Actuellement, et selon le comptage réalisé par Contexte, 112 candidats LFI sont qualifiés et se sont maintenus au second tour contre 99 pour le PS. Un écart relativement faible au regard du nombre d’investitures dont bénéficiait LFI (229) contre 175 pour le PS. LFI devrait bien rester le premier groupe à gauche, notamment grâce aux 19 députés élus dès le premier tour, contre 5 pour le PS. Mais talonné par le PS, ce que Raphaël Glucksmann analyse comme un changement de ligne à gauche. « Il y a eu une inversion des rapports de force à gauche. L’hégémonie politique de Jean-Luc Mélenchon a pris fin », affirmait, Raphaël Glucksmann, ce 4 juillet sur France Inter. Au lendemain des élections européennes et s’appuyant sur son score aux européennes, l’ancienne tête de liste PS-Place Publique percevait déjà une clarification entre les différentes lignes à gauche. Dans cette configuration, des dissensions pourraient apparaître, par exemple sur le sujet d’un éventuel gouvernement de coalition. « Ce qui est souhaité, c’est la cohésion du NFP pour le monde d’après, on joue avant tout la victoire. Il nous faut des principes démocratiques, le NFP ne sera pas l’hégémonie des uns sur les autres », tranche Alexandre Ouizille. 

« Je souhaite un groupe écologiste plus large, avec une assise politique plus importante, donc un nouveau groupe » 

La reconfiguration ne concerne pas uniquement les rapports de force entre LFI et le PS, mais devrait également toucher les autres partis membres de l’alliance. Le groupe communiste, présent à l’Assemblée nationale depuis 1962, apparaît en grande difficulté après l’élimination de Fabien Roussel. Seulement 18 candidats communistes restent en lice au second tour et 3 ont été élus dès le premier tour. Pour rappel, il faut au moins 15 députés pour former un groupe parlementaire au Palais Bourbon, ce qui laisse donc une marge d’erreur très faible. 

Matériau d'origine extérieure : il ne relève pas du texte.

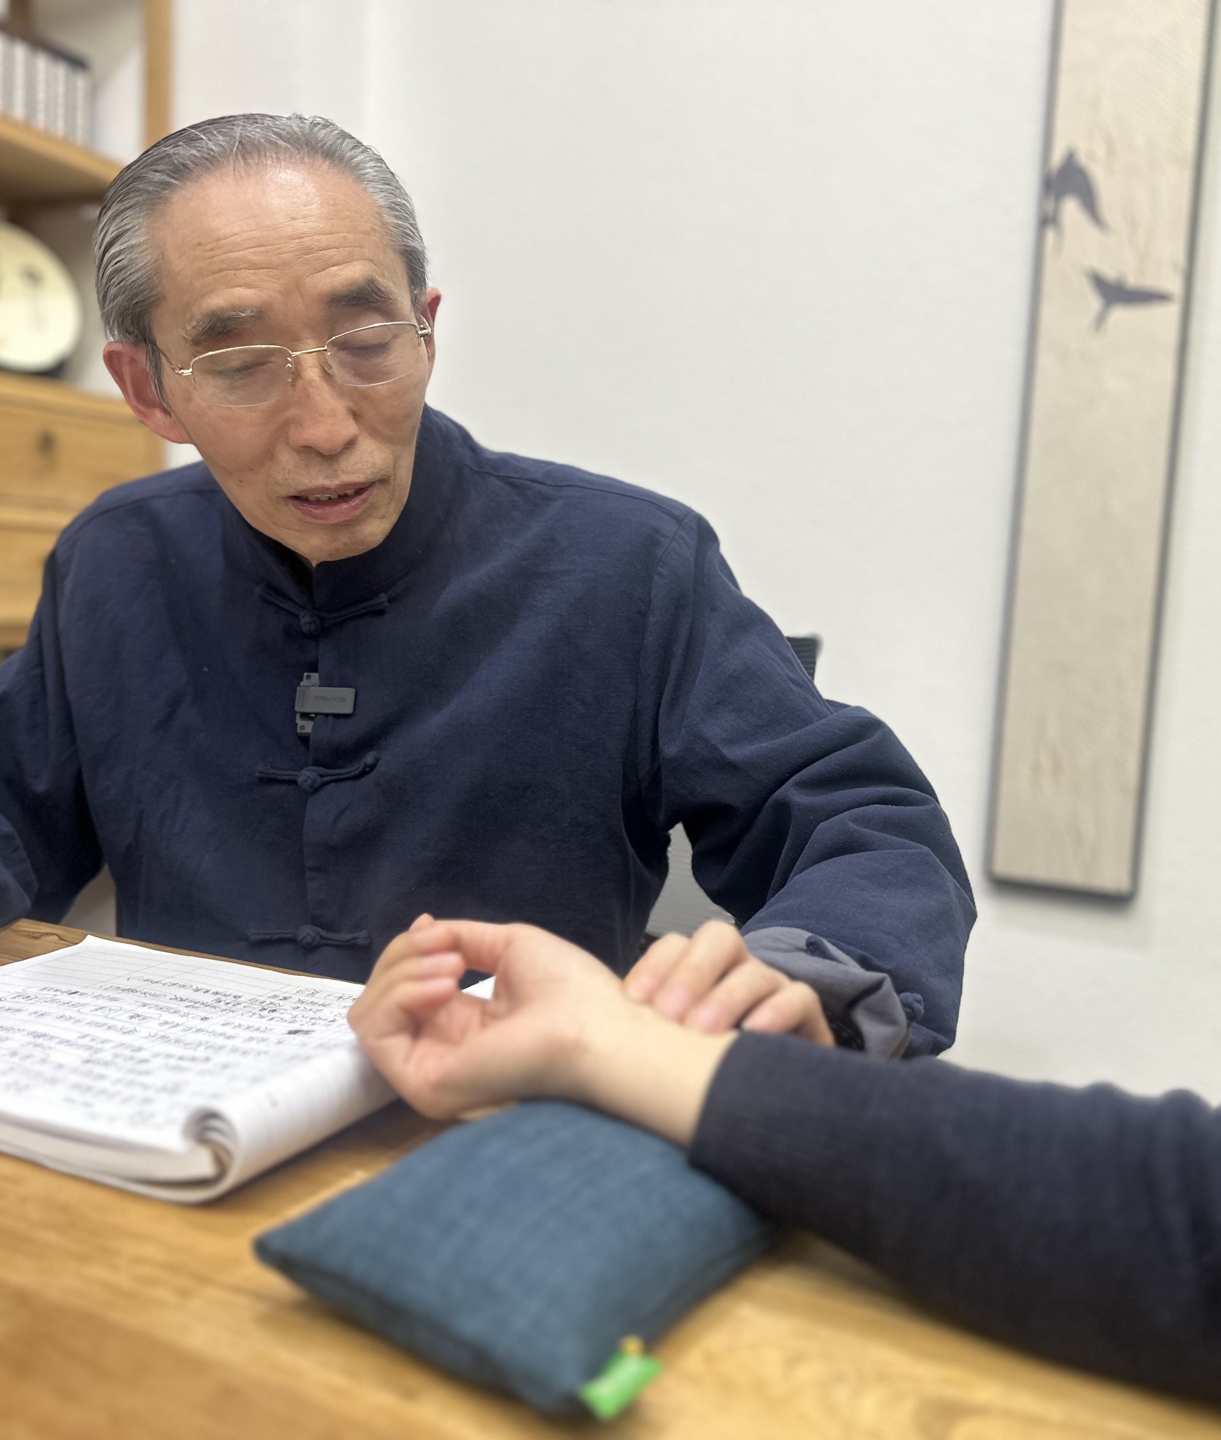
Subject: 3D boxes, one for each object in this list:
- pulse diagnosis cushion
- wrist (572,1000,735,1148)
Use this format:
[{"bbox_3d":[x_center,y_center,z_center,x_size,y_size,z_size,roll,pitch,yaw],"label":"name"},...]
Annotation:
[{"bbox_3d":[-0.031,0.183,0.482,0.142,0.047,0.138,7,7,34],"label":"pulse diagnosis cushion"},{"bbox_3d":[0.017,0.138,0.519,0.072,0.050,0.054,7,7,34],"label":"wrist"}]

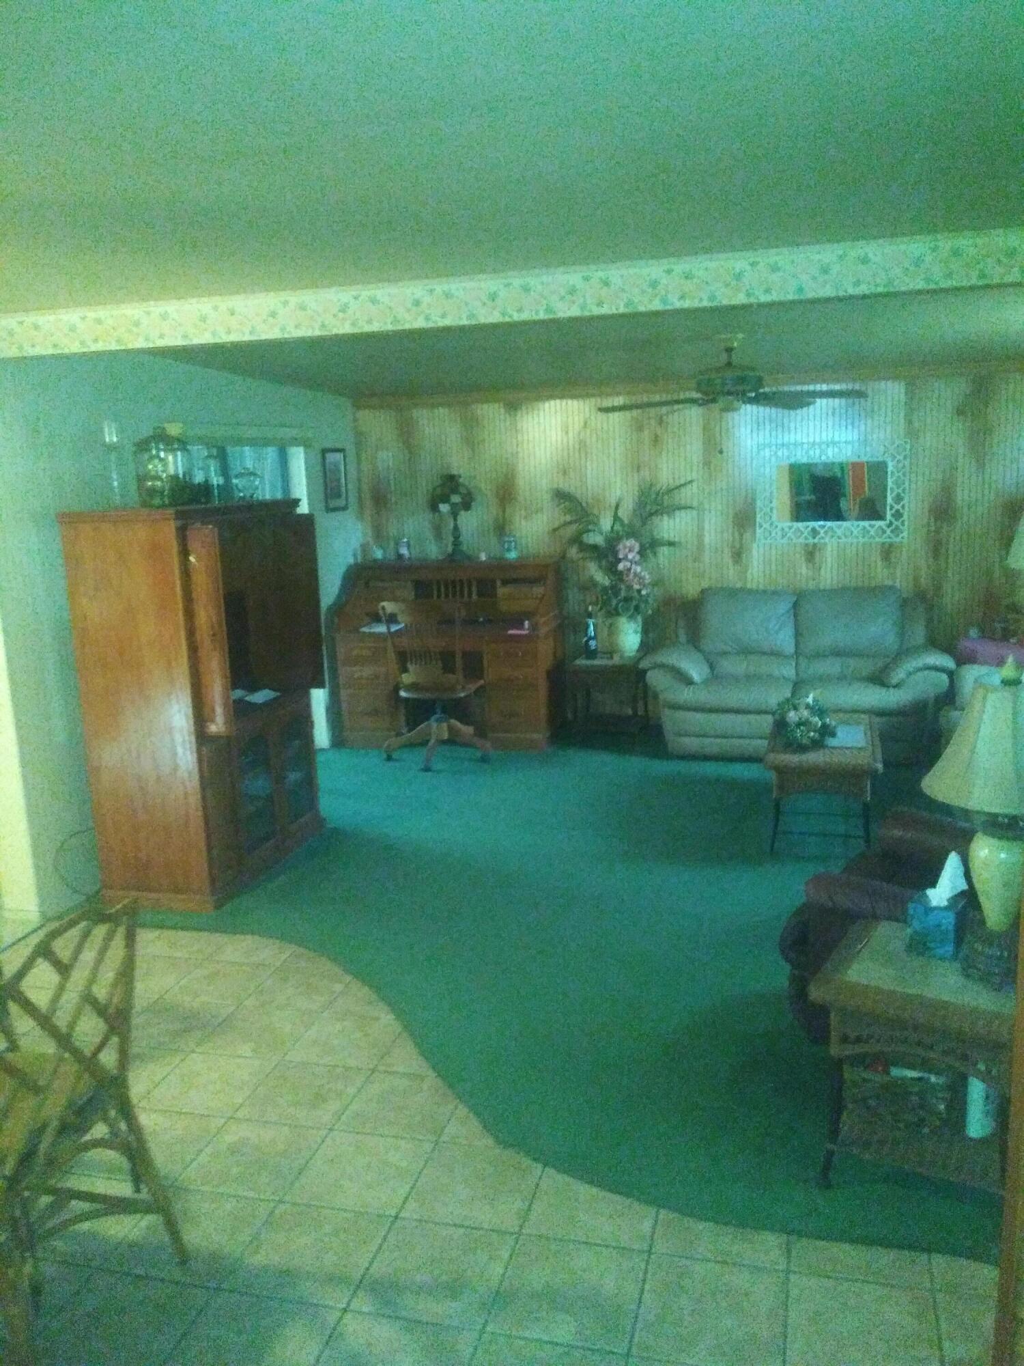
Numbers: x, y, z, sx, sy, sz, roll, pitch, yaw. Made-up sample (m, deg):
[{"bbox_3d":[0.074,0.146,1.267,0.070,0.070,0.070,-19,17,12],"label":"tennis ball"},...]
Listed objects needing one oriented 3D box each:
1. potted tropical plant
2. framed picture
[{"bbox_3d":[0.732,-0.735,6.971,0.920,1.125,0.720,0,11,13],"label":"potted tropical plant"},{"bbox_3d":[-1.202,-1.387,7.273,0.025,0.420,0.390,0,11,13],"label":"framed picture"}]

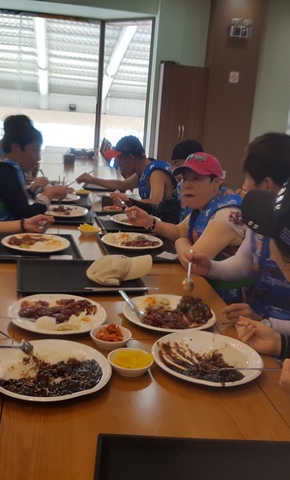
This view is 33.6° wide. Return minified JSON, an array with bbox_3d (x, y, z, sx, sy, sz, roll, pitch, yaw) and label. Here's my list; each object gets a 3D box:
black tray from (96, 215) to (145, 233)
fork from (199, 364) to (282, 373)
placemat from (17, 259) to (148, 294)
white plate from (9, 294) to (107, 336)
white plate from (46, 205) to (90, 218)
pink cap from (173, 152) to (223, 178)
[{"bbox_3d":[-0.061,-0.077,2.468,0.325,0.020,0.390,2,15,-13],"label":"black tray"},{"bbox_3d":[0.217,0.283,1.050,0.200,0.022,0.026,-2,14,3],"label":"fork"},{"bbox_3d":[-0.223,0.124,1.631,0.410,0.020,0.325,1,15,-16],"label":"placemat"},{"bbox_3d":[-0.230,0.206,1.293,0.265,0.028,0.265,2,15,-12],"label":"white plate"},{"bbox_3d":[-0.442,-0.153,2.630,0.270,0.025,0.270,2,15,-11],"label":"white plate"},{"bbox_3d":[0.244,-0.334,2.170,0.250,0.125,0.172,-6,18,-38],"label":"pink cap"}]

Si la barre n’est pas atteinte, la tentation sera forte d’essayer de former un nouveau groupe avec, par exemple, certains dissidents LFI ou des députés issus du parti Génération.s. « Je souhaite un groupe écologiste plus large, avec une assise politique plus importante, donc un nouveau groupe. Cependant, je pense que ce serait une erreur de multiplier les groupes à gauche et de se diviser », explique Sophie Taillé-Polian (Génération. s), réélue députée du Val de Marne. Cette ancienne sénatrice n’exclut donc pas le ralliement des dissidents LFI à un rassemblement s’appuyant sur le groupe écologiste actuel.  « Il faut que cela soit un grand groupe, central pour la gauche, qui serait une passerelle entre LFI et le PS pour éviter une polarisation trop importante entre les différentes composantes du NFP. Ce nouveau groupe peut se constituer à partir d’identités politiques différentes, pourquoi pas des gens de LFI. Il s’agit de refonder quelque chose », détaille Sophie Taillé-Polian. 

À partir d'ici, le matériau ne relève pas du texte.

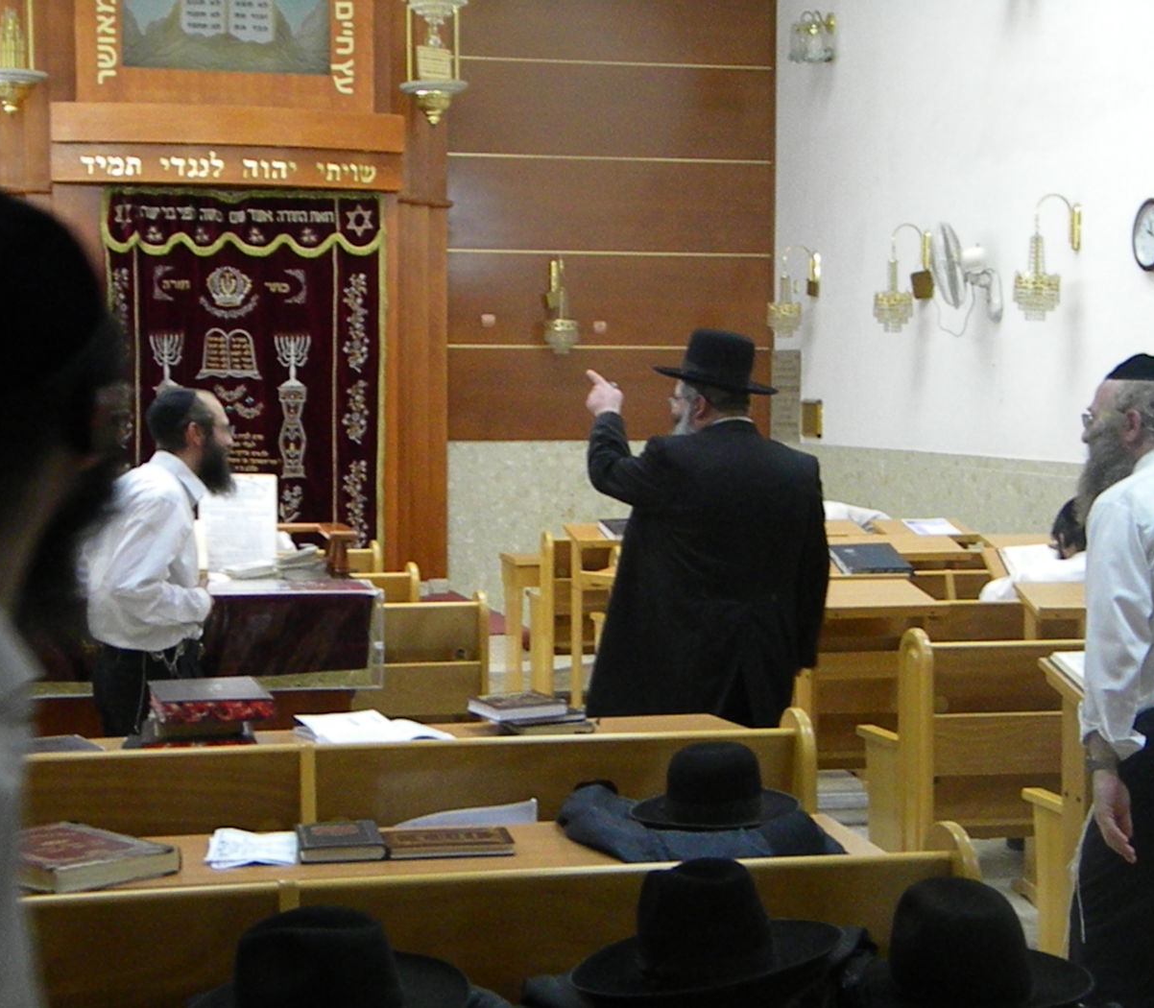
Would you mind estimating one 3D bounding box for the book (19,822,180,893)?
[{"bbox_3d":[-0.873,0.597,3.673,0.319,0.040,0.232,3,4,42],"label":"book"}]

Se préparer pour la suite 

Si les différentes composantes du NFP venaient à s’écharper sur une participation ou non à un gouvernement de coalition, une voie centrale pourrait permettre de purger les conflits. « Les idées d’union nationale ou de gouvernement technique me semblent inverser les responsabilités de ceux qui les appellent. Mais s’il n’y a pas de majorité, on ne va pas dire qu’on ne veut pas gouverner. Les macronistes devront venir à notre table et si nous acceptons ce ne sera pas pour appliquer leur programme légèrement atténué. Un compromis ne peut se faire que sur tout ou partie de notre programme », résume Sophie Taillé-Polian. « On sera en tête des coalitions républicaines. Le programme du NFP est donc l’alternative au RN », confirme Alexandre Ouizille. 

Assurément, le plus grand défi du NFP sera de rester uni pour ne pas connaître la même fin que la Nupes, enterrée en octobre 2023. « Ce à quoi les partis réfléchissent, c’est l’élection présidentielle », juge Martial Foucault rappelant le fort désir d’unité chez les électeurs de gauche. Durant les négociations précédant l’accord de législature, les militants des différents partis de gauche s’étaient massés devant le siège des écologistes, où se tenaient les négociations, pour scander « ne nous trahissez pas ». Une démarche qui illustre la forte demande unitaire de l’électorat de gauche. « Tout doit concourir à une candidature unitaire pour 2027, c’est une nécessité absolue », abonde Sophie Taillé-Polian.